--- START ---

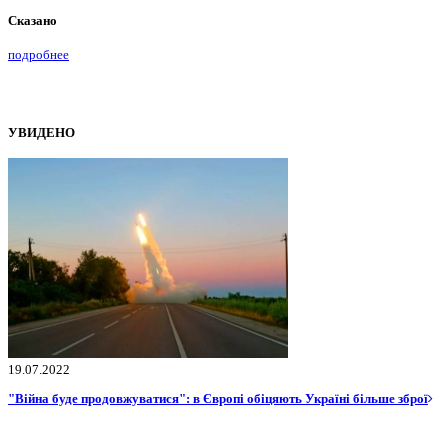
Сказано
подробнее
УВИДЕНО
19.07.2022
"Війна буде продовжуватися": в Європі обіцяють Україні більше зброї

--- END ---

◆ **Problem to work on**
For every entry, return its exact wording and leave out any image.

◆ **Written answer**
Сказано
подробнее
УВИДЕНО
19.07.2022
"Війна буде продовжуватися": в Європі обіцяють Україні більше зброї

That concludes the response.